__Exercise brief__. The pictures are to be left out, and all remaining data is to be transcribed exactly as it appears.

__Information provided__.
-*-

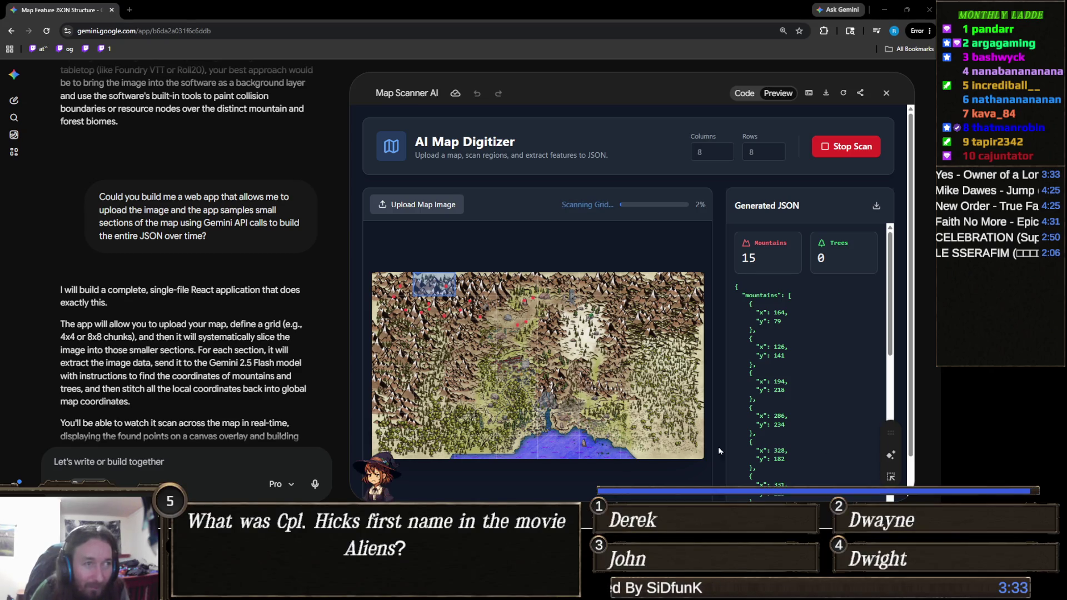
- Scroll through the Generated JSON panel to check the mountain and tree coordinates
scroll(781, 399, "down", 8)
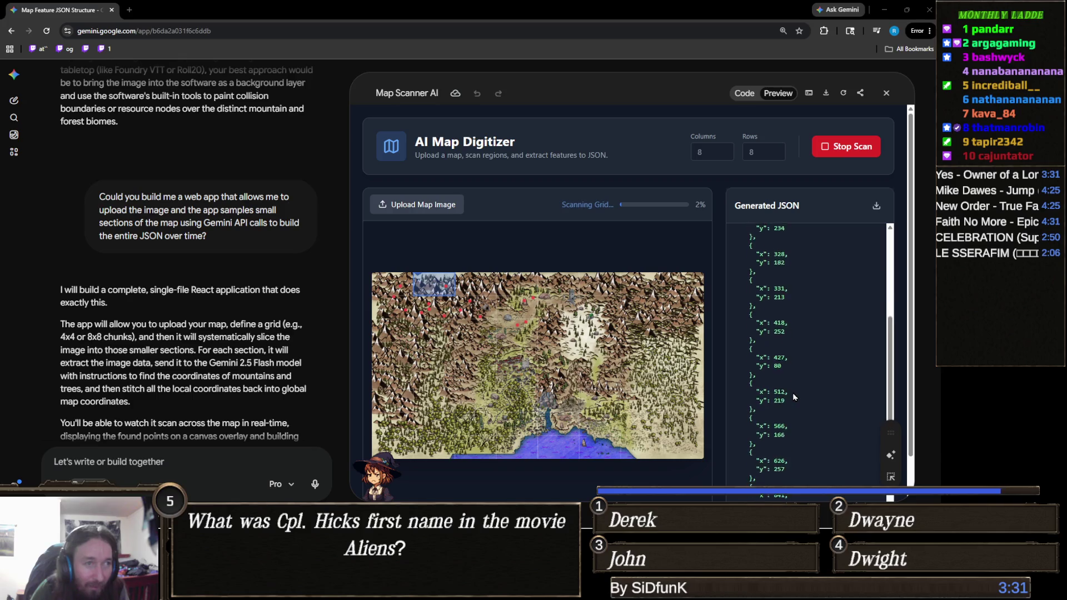
scroll(797, 395, "down", 1)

-*-

__Answer space__.
- Scroll through the Generated JSON panel to check the mountain and tree coordinates
scroll(781, 399, "down", 8)
scroll(797, 395, "down", 1)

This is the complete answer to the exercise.